Os dados divulgados esta segunda-feira pelo Instituto Nacional de Estatística (INE) indicam que o número de avaliações bancárias considerado foi cerca de 32,8 mil, o que representa uma subida de 10,8% face ao mês anterior e uma descida de 10,3% em termos homólogos.
A Região Autónoma da Madeira apresentou o aumento mais expressivo face ao mês anterior (2,1%), não se tendo registado qualquer descida. Já em comparação com março de 2025, a variação mais acentuada foi registada na Península de Setúbal (24,8%), não se tendo observado igualmente qualquer redução.

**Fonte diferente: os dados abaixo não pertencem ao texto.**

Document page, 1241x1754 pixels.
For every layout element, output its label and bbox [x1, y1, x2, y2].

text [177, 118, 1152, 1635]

Considerando as diferentes tipologias, o valor mediano de avaliação bancária de apartamentos foi 2.511euros por metro quadrado, superior em 21,2% face ao mesmo mês de 2025. Os valores mais elevados foram observados na Grande Lisboa (3.333 euros/m2) e no Algarve (2.883 euros/m2), enquanto o Alentejo e o Centro apresentam os valores mais baixos (1.477 euros/m2 e 1.626 euros/m2, respetivamente). A Península de Setúbal apresentou o crescimento homólogo mais expressivo (26,5%), não se tendo verificado qualquer descida.

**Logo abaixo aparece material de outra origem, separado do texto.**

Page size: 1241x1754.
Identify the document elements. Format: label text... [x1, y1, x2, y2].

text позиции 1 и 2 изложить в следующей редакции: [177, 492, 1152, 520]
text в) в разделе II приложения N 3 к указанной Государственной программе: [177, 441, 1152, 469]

No caso de um apartamento T1, a subida foi de 48 euros, para 3.174 euros, tendo os T2 e T3 aumentado 26 euros e 13 euros, respetivamente, para 2.586 euros e 2.170 euros. No seu conjunto, estas tipologias representaram 92,5% das avaliações de apartamentos realizadas no período em análise.
Nas moradias, o valor mediano foi de 1.542 euros por metro quadrado, mais 12,6% em relação ao mesmo mês do ano anterior. Os valores mais elevados observaram-se na Grande Lisboa (2.838 euros) e no Algarve (2.755 euros), registando o Centro e o Alentejo os valores mais baixos (1.144 euros e 1.272 euros, respetivamente). A Região Autónoma dos Açores apresentou o crescimento homólogo mais elevado (20,0%), não se tendo registado qualquer descida.